Introduction: Making Multiway Cables and Connectors
We casually buy and use multiway cables and connectors but this instructable is about making some of these cables ourselves.
I was about to write in another instructable about making cables when I realised I didn't remember ever reading about doing it anywhere, no one else said do it. This isn't about getting out the crimping pliers and studiously putting connectors on carefully pared wires, just a quick and simple method to come up with useful cables for use in a wide variety of electronics projects.
The pictures show some of the cables I've made.
- The main reasons for making up multiway connectors are
- The connections are made in the same order each time
- Only one plug needs to be connected instead of many small ones
- The connections are more secure as the connectors support each other
- The likelihood of poor or disconnected wires is reduced
- The variety of cables in a project is reduced
- The reliability of connections is improved
- It is simpler, neater and tidier, but that's just an aesthetic
A selection of dupont connector housings, either single or dual in line
A selection of multi-way ribbon cables, 10, 20, 30cm in length, terminated with dupont connectors, male-male, male-female and female-female
A fine pointed tool with a tip less than 1mm across, a small slot head watch makers screwdriver is good
Step 1: The Connectors
The pictures are just to show what the connector housings look like and how they 'work' as they are very simple.
The housing is a rectangular plastic tube with a wide square end and a shaped round end. As supplied on basic cables they are a single tube, but are also sold as a multiway housing, with multiple tubes of the same shape in a single plastic piece.
The shaped round end helps to align male connectors with female connectors when being plugged together.
Halfway along the tube is a slot with a moulded plastic tongue which dips into the tube slightly.
When a metal connector is inserted into the tube through the square end, it is notch shaped so that when it passes the plastic tongue it pushes it out of the way, but once past, the tongue springs back (with a small clicking sound if you can hear it) and locks the metal connector in place.
To remove the metal connector from the housing, a small edged tool must be used to lift the tongue up away from the metal and pull the connector out. This isn't difficult but care must be taken to do this gently if the connector housing is to be reused and not broken.
There are many ways in which you could insert a connector into a housing but the way which works as described is with the open side of the connector crimp facing the plastic tongue. After a few tries this becomes very obvious as its the easiest way of inserting a connector, but a bit of trial and error and practise gets it perfect most of the time.
The housings are available in a variety of configurations, but apart from the most common configuration of singles, they come as a single row of connectors in one housing, or the more compact double row of connectors, typically up to 12 in a single line or 24 in two line in a double row. The PCB headers are similarly configured.
The pictures show a selection of connectors.
Step 2: The Cables
The cables don't need much introduction, but briefly they are sold as a ribbon cable terminated at both ends with a dupont connector. They come as a variety of pre-cut lengths, typically 10cm, 20cm or 30cm (occasionally longer) and have machine fitted metal connectors.
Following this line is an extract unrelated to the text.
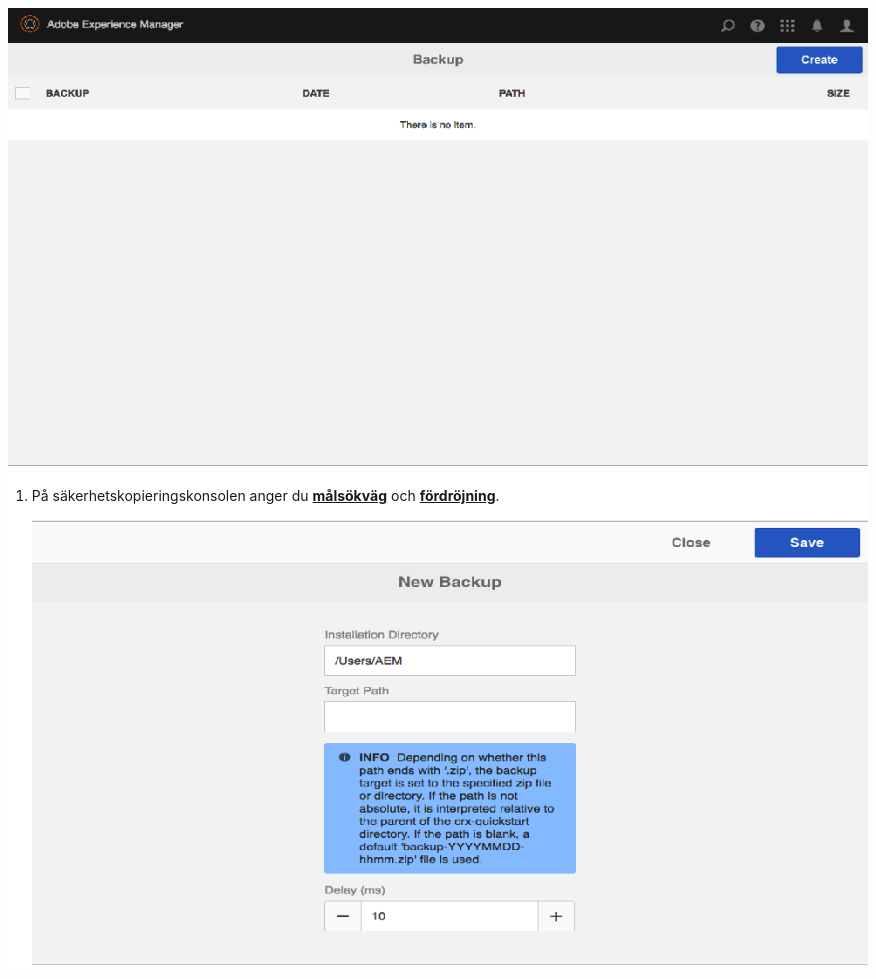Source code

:    ![chlimage_1-1](assets/chlimage_1-1a.png)

1. På säkerhetskopieringskonsolen anger du **[målsökväg](#aem-online-backup)** och **[fördröjning](#aem-online-backup)**.

   ![chlimage_1-2](assets/chlimage_1-2a.png)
The connectors on a cable are one of the three combinations, male-male, male-female or female-female.
The ribbon cable is easily separated into the required number of conductors by pulling it apart, and if multicoloured can make connection tracing much easier.
Step 3: Making the Multiway Cables
When you have a project which would benefit from a multiway cable, to make the cable, follow these steps.
1. Determine what connections are required on one end which will benefit from the multiway connection. Having blank or empty connections is ok.
2. Will these require male of female connectors. It is possible to mix them but can be awkward on a circuit board, this is the way to make keyed connector though where it can only e plugged together one way.
3. Decide on the connectors required on the other end of the wires. These may also be in multiway housings, may be singles or a different style of connector (male/female) from the first end or the other connectors at this end.
4. Select from the ribbon cables you have, the number of each type of wire you need. It's usually easier if they are contiguous wires and not separated, but not essential. Also consider the length, if they are better at different lengths then chose the appropriate length, the wires in the housing can be different lengths, it doesn't affect the consolidation.
5. Remove all the single housings from the ends of the wires to be connected to the first multiway housing(s)
6. In the logical sequence for your project, insert these ends into the first multiway housing(s)
7. Remove the single housings from the ends of the wires on the second end, but only the ones which will be going into a multiway housing, no need if they will be single anyway.
8. In the logical sequence for your project, insert the connectors into the second end multiway connectors.
Step 4: Examples
In the picture:
- Multiway male connector with a space. The space is a gap on an Arduino board and the cable is made to connect analogue input together, the other end is 5 single female connectors.
- Four way female to 2 x 2 way female
- 4 x 2 way male to 6 way plus 2 way female
- 4 way to 4 way female
- 4 way female to 4 x single female
- 4 way male to four way female
- 8 way female to 8 way female
- 8 way female to 5 way male and 3 way male
- 2 way female to 2 x single male
- 2 way female to 2 x single female
- 2 way female to 2 way female
Some of these may seem to be simple cables, but obtaining them off the shelf isn't always that easy, but making them was.